"Meski Surabaya juga memiliki kasus banyak, jumlahnya jauh lebih rendah dibandingkan Jakarta," imbuhnya.
Metode penelitian Dalam kajian ini, dikatakan Supari, metode penelitian yang digunakan adalah uji korelasi dan analisis regresi.
Pada uji korelasi, ada 10 lag time dari 0 sampai 10. 0 artinya data Covid-19 hari ini dihubungkan dengan data cuaca hari ini.
"Sementara lag 1 artinya hari kemarin, dan seterusnya," terang Supari.
Dari diagram di atas, garis merah paling atas (dalam tabel lag correlation) yang menandai korelasi temperatur dengan angka kasus menunjukkan bahwa temperatur korelasinya positif dan kecenderungannya semakin lama semakin kecil.
"Kita lihat, korelasi paling tinggi ada di H-5 atau data Covid-19 hari ini lebih terkait dengan kondisi cuaca lima hari lalu," jelasnya.

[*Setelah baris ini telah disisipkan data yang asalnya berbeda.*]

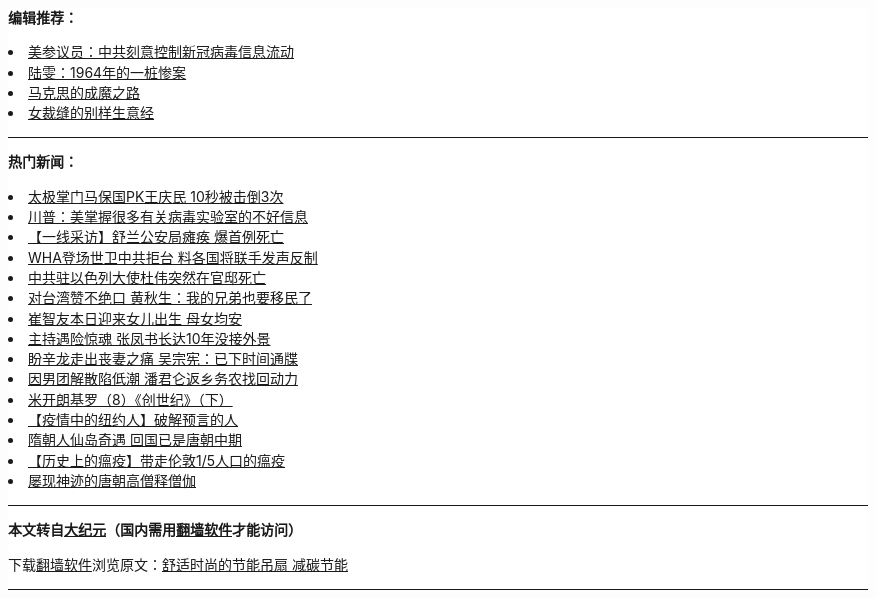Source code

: 
<strong>编辑推荐：</strong>
<li><a href="/gb/20/2/22/n11887949.md#1">美参议员：中共刻意控制新冠病毒信息流动</a></li>
<li><a href="/gb/17/10/22/n9759413.md#1" target="_blank">陆雯：1964年的一桩惨案</a></li><li><a href="/gb/10/11/7/n3077476.md?dfh#1" target="_blank">马克思的成魔之路</a></li><li><a href="/gb/19/5/26/n11280714.md#1" target="_blank">女裁缝的别样生意经</a></li>
<hr>

<strong>热门新闻：</strong>
<li><a href="/gb/20/5/17/n12116387.md#1">太极掌门马保国PK王庆民 10秒被击倒3次</a></li>
<li><a href="/gb/20/5/17/n12116772.md#1">川普：美掌握很多有关病毒实验室的不好信息</a></li>
<li><a href="/gb/20/5/17/n12116520.md#1">【一线采访】舒兰公安局瘫痪 爆首例死亡</a></li>
<li><a href="/gb/20/5/18/n12117371.md#1">WHA登场世卫中共拒台 料各国将联手发声反制</a></li>
<li><a href="/gb/20/5/17/n12116013.md#1">中共驻以色列大使杜伟突然在官邸死亡</a></li>
<li><a href="/gb/20/5/16/n12115144.md#1">对台湾赞不绝口 黄秋生：我的兄弟也要移民了</a></li>
<li><a href="/gb/20/5/16/n12114166.md#1">崔智友本日迎来女儿出生 母女均安</a></li>
<li><a href="/gb/20/5/16/n12114576.md#1">主持遇险惊魂 张凤书长达10年没接外景</a></li>
<li><a href="/gb/20/5/17/n12116007.md#1">盼辛龙走出丧妻之痛 吴宗宪：已下时间通牒</a></li>
<li><a href="/gb/20/5/18/n12117650.md#1">因男团解散陷低潮 潘君仑返乡务农找回动力</a></li>
<li><a href="/gb/13/7/18/n3919814.md#1">米开朗基罗（8）《创世纪》（下）</a></li>
<li><a href="/gb/20/5/17/n12115416.md#1">【疫情中的纽约人】破解预言的人</a></li>
<li><a href="/gb/20/5/17/n12116029.md#1">隋朝人仙岛奇遇 回国已是唐朝中期</a></li>
<li><a href="/gb/20/5/1/n12076409.md#1">【历史上的瘟疫】带走伦敦1/5人口的瘟疫</a></li>
<li><a href="/gb/20/5/14/n12109562.md#1">屡现神迹的唐朝高僧释僧伽</a></li>
<hr>

<strong>本文转自<a href="https://www.epochtimes.com">大纪元</a>（国内需用<a href="https://github.com/bannedbook/fanqiang/wiki">翻墙软件</a>才能访问）</strong><p>下载<a href="https://github.com/bannedbook/fanqiang/wiki">翻墙软件</a>浏览原文：<a href="https://www.epochtimes.com/gb/14/10/8/n4267121.htm">舒适时尚的节能吊扇  减碳节能</a></p><hr>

Namun pada korelasi kelembapan udara dengan angka kasus Covid-19 menunjukkan korelasi negatif, dengan puncak juga ada di H-5.
"Sehingga kami menyimpulkan dari data ini bahwa mungkin ini adalah waktu yang diperlukan (H-5) untuk sebuah uji corona didapatkan hasilnya. Atau mungkin ini adalah representasi dari masa inkubasi," ungkapnya.
Kemudian pada analisis regresi menunjukkan bahwa naiknya suhu diikuti oleh naiknya kasus Covid-19 di kota tersebut.
Dari kajian ini, Supari berkata bahwa analisis tersebut sesuai dengan temuan ilmuwan China dan Jerman.